Mother St. Mary with her little band of helpers in September 1868, was directed to a tiny house in Sydenham Grove, but soon found the accommodation too small for the two schools they contemplated, i.e. boarding school and orphanage. A month later they took over a large house in Central Hill (Park House) once, it is believed, a hunting lodge of Geo. IV, standing in 17 acres of ground. (This house was partially destroyed in the 1939-45 war, restored and now houses the Junior School).
Children both for the Orphanage and for the Boarding School came in ever-increasing numbers. The Irish immigrants after the potato famine gave the Orphanage as many children as they could cope with but there always seemed to be room ‘for just one more’. In the summer of 1851, a cholera epidemic struck Norwood and the nuns at the Convent worked day and night looking after their charges and themselves. This nursing experience came in useful during the Crimean War. Five nuns from Norwood Convent went to Scutari where they worked under Florence Nightingale, nursing sick and wounded, although the Order is officially a teaching one.
The nuns now found themselves in financial difficulties, the purchase of the house having taken all their available money. However, the Mother House in Normandy contributed £6,000 and Dr. (now Cardinal) Wiseman, titular Archbishop of Westminster, added £1,000. So work began on a building to house several hundred children. The old mansion was demolished, the foundation stone for the new Convent was laid in 1855 and in September 1857 the building was dedicated by Cardinal Wiseman. It included good classrooms, dormitories and refectories. Henriette was the first Mother Superior - St Marie. She died in 1858 and was buried at the Mother Convent La Delivrande. Some time later, a fund was started to enable the Convent proper to be built for the nuns to live in. It also became imperative to provide for the needs of sickness and advancing age of the nuns. The then Duke of Norfolk was the first to support a scheme under which a £150 donation provided a cell on which the name of the donor was inscribed.

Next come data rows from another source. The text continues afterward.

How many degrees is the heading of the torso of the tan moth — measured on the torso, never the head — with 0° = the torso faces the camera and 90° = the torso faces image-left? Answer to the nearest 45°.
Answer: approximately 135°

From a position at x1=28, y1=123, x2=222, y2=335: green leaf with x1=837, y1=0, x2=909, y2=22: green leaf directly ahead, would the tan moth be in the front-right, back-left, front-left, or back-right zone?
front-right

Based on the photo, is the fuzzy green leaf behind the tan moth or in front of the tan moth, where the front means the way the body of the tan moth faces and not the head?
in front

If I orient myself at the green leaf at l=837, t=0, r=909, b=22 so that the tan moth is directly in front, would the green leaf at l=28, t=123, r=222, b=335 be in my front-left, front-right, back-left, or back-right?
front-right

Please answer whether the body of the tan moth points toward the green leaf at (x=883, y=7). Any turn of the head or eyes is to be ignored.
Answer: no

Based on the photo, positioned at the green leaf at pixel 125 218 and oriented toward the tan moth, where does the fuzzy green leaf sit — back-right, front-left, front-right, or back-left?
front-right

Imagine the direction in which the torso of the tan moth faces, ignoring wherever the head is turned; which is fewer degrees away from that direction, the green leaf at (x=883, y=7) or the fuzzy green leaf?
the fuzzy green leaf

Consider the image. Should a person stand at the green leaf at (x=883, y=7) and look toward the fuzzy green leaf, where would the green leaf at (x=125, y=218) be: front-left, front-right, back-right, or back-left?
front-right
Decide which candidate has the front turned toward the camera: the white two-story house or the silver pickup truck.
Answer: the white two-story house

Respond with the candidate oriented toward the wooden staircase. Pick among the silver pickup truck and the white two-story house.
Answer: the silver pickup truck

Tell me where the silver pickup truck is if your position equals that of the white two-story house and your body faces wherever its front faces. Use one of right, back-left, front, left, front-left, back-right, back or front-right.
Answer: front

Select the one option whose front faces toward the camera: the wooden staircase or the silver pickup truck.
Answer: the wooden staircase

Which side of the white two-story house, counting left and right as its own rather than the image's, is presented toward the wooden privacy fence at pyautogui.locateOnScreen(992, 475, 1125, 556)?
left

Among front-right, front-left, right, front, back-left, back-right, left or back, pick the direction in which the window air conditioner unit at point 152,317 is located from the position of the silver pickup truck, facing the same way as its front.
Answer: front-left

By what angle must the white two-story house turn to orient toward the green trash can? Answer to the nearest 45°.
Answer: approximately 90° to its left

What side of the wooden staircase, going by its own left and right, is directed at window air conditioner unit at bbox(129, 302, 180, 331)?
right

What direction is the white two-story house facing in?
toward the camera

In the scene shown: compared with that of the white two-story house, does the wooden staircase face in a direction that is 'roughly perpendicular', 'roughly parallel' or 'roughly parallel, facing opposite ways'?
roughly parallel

Until the last war, the Convent was practically self-supporting, having its own little farm. Orphaned children and children of broken homes still find a kind welcome at the Convent, although these children are now sent there through the local authority. On the roof of Virgo Fidelis Church used to stand the figure of St. Michael and All Angels. This statue began to crumble, and was judged unsafe and so was removed. The Church was built in 1871 as a memorial to England’s first Roman Catholic Bishop after the establishment of a Roman Catholic hierarchy in Britain: Bishop Thomas Grant.
Today Our Lady’s School (original name of Orphanage) caters for 150-160 children sent by Croydon Education Authority. The Senior School - Fidelis - has about 300 girls and 60 boarders, including girls from China, India and Malay. There is an excellent transfer scheme whereby senior girls can go for a year to various Convents in France to improve their knowledge of the language.
Note: Our Lady’s School was closed some years ago, but the Senior School has become a Voluntary-Aided school maintained by Croydon Local Education Authority, although it maintains its high reputation.